By Jasmine Boots
The MTPA production of Rodgers and Hammerstein’s Cinderella offered a few interesting twists to the fairytale we all know and love. A few unfamiliar characters introduced new plot lines to the classic tale, going so far as to incorporate a secondary romance and a few modern ideals. Cinderella (who goes by Ella) lives with her wicked stepmother (called Madame) and two stepsisters. In this version, however, only one of the Ella’s stepsisters shares their mother’s mean spirit. The other proves to be kind-hearted and is in love with Jean-Michel, a revolutionary who wants to rally the peasants and confront the prince. Ella meets the dashing Prince Topher outside her house when his procession stops for water, and the two share an instant connection. While kind and generous, the prince is blind to the exploitation of the kingdom by his advisor Sebastian. When it is later announced there will be a royal ball, Ella desperately wants to go. She decides that not only does she want to see Prince Topher again, but that it is her duty to open the his eyes to the poor state of the kingdom. This sets up a new course of events for the characters as the play progresses, one very different from the original. The change of pace kept the play from feeling stale. In spite of a few glitches with the microphones, the play was well executed and kept the audience enraptured.
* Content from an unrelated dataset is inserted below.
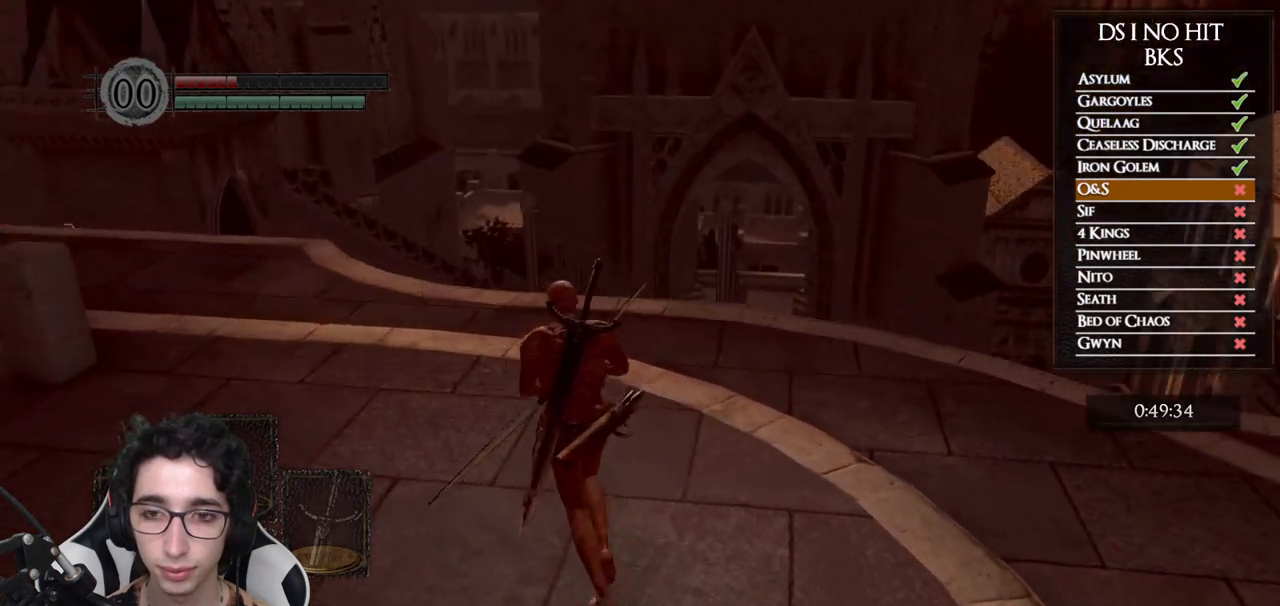
{"buttons": [], "left_stick": "up", "right_stick": "down-right", "button_events": []}
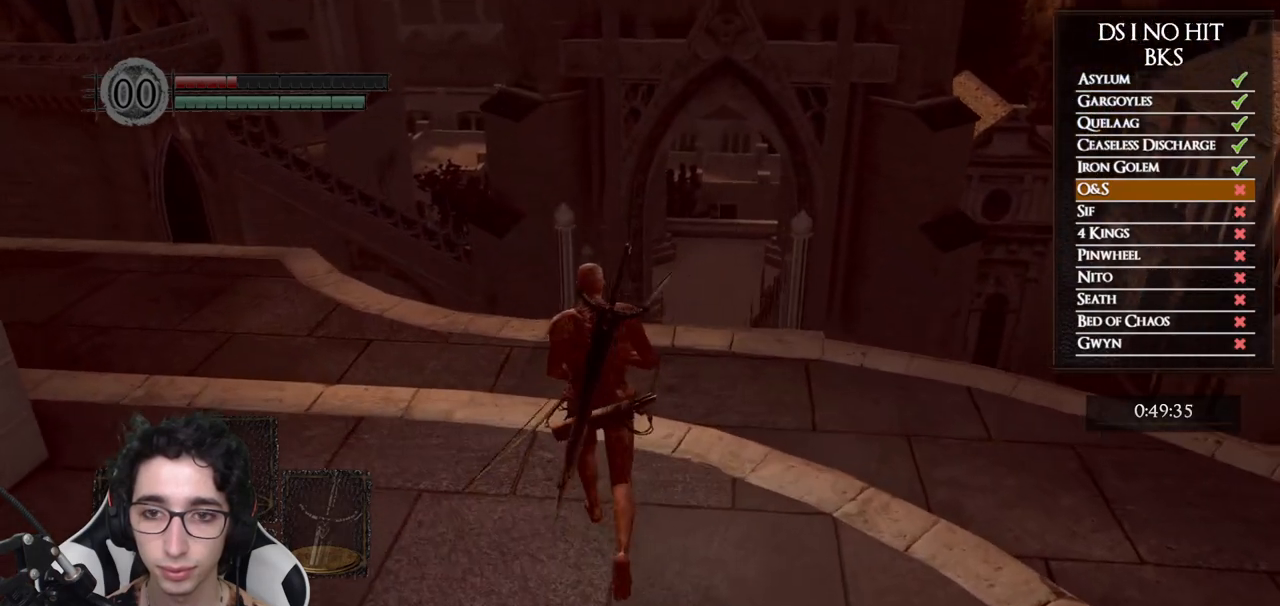
{"buttons": [], "left_stick": "center", "right_stick": "center", "button_events": []}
Miranda Gibson captured the audience’s hearts as the title role of Cinderella, while Will Esposito played her love interest Prince Topher. Frankky Hightower gave a sensational performance as the Fairy Godmother, who in the play was known as Crazy Marie. An abundance of joy and laughter was brought to the audience by Cinderella’s wicked stepmother (April Marion) and step-sisters, who were played by Yasmin Nicholas and Annalise Prentiss. Grant Dombach played Jean-Michel. Luke Mundorf played the prince’s advisor Sebastian (who is also Madame’s co-conspirator) and Baird Thompson played Lord Pinkleton. Yan Brown and Bethany Zatto played Ella’s footmen, who were originally a raccoon and a fox. The costume crew did a fantastic job, pulling off multiple quick changes throughout the play. I felt my jaw drop when the Fairy Godmother’s cape lit up, which was entirely unexpected. The soft purple glow really made the character feel magical. The set was also done exceptionally well, from the trees to Cinderella’s shining carriage. Ella’s house included intricate details which prevented it from looking hollow. The stage crew did a tremendous job of making sure the set brought the play and its magic to life.
The musical numbers and choreography managed to fit a broad scope of talent while also providing time to highlight individual abilities. When the town started singing and waving around the invitations to the ball, it made me want one of the little yellow slips of paper for myself. The joy was palpable onstage that the audience was truly able to share in that moment. From the passion and talent conveyed by the actors to the creativity and details portrayed on set, the MTPA did a wonderful job in pulling off the musical.